Monday, February 16, 2009

Substance over the symbol...

I'm not sure if I always wanted to be a nurse or not--I believe there may have been a few other ambitions thrown into the mix of my childhood wannabes, but at the age of thirteen I became a candy striper at the hospital and that sealed the deal.

My mom had a friend who worked in the admissions office at Charlotte Memorial (now Carolinas Medical Center) and during the summer between my seventh and eighth grade years of school I got up every morning at six a.m., rode over to Nell's house, and worked the seven to three o'clock shift with her. In those days, candy stripers did not simply deliver flowers. I was allowed to do things that I cannot imagine someone so young doing today.

Once, I was assigned to help in the recovery room and I clearly remember a nurse stationing me at the bedside of an elderly gentleman. She told me to watch his bare chest rise and fall and if I saw him quit breathing for more than fifteen seconds or so, I was to pop his breastbone and tell him to breathe. I did that for about an hour--and to this day I can still picture his curly gray chest hair. He lived. At least until after I left the Recovery Room.

From that day on, everything about helping someone get well fascinated me. The sounds of life-saving machinery, the smell of phenol and alcohol, the squeaks of gurney wheels, even the unpleasant odor of burns or infected wounds--all of these things made me want to be there in the midst of the chaos and curing.

In Numbers 21 and 22, a medical symbol that I first saw on my pediatrician's office wall as a child appears. After a zig zag route around Edom toward Mount Hor, scripture says that the children of Israel began to speak against God and Moses. They were frustrated that they seemed to be going in the opposite direction of their destination and were angry that they'd been led out to the wilderness to die.

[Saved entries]
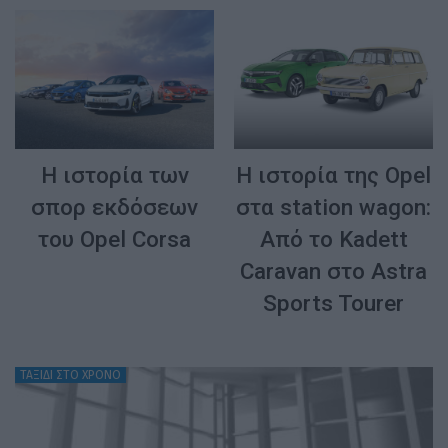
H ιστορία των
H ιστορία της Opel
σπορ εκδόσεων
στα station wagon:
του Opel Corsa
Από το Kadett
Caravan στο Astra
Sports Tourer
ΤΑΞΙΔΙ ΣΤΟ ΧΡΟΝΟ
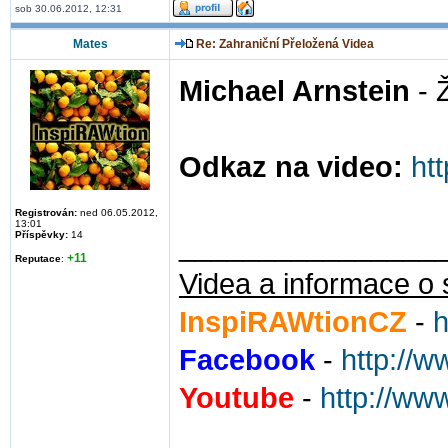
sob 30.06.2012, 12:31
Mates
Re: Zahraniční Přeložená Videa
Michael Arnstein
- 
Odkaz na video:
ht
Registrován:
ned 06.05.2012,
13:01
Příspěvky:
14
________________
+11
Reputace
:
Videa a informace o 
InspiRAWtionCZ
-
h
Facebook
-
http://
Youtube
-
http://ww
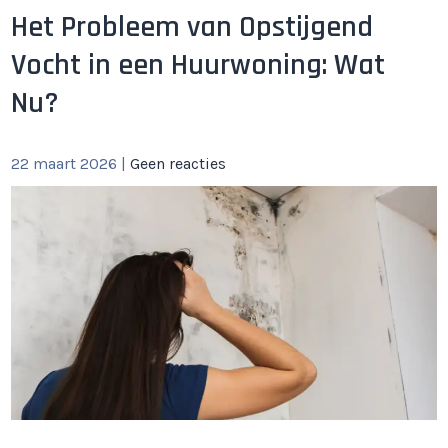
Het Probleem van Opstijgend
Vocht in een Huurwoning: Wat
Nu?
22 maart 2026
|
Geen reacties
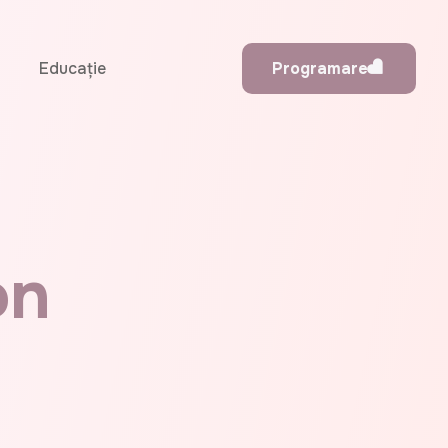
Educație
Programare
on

> TASK INSTRUCTIONS:
According to the post about wanting to be a nurse, at what age did the writer become a candy striper? The data above is separate material from the post.

> RESPONSE FOR THIS EXERCISE:
At the age of thirteen.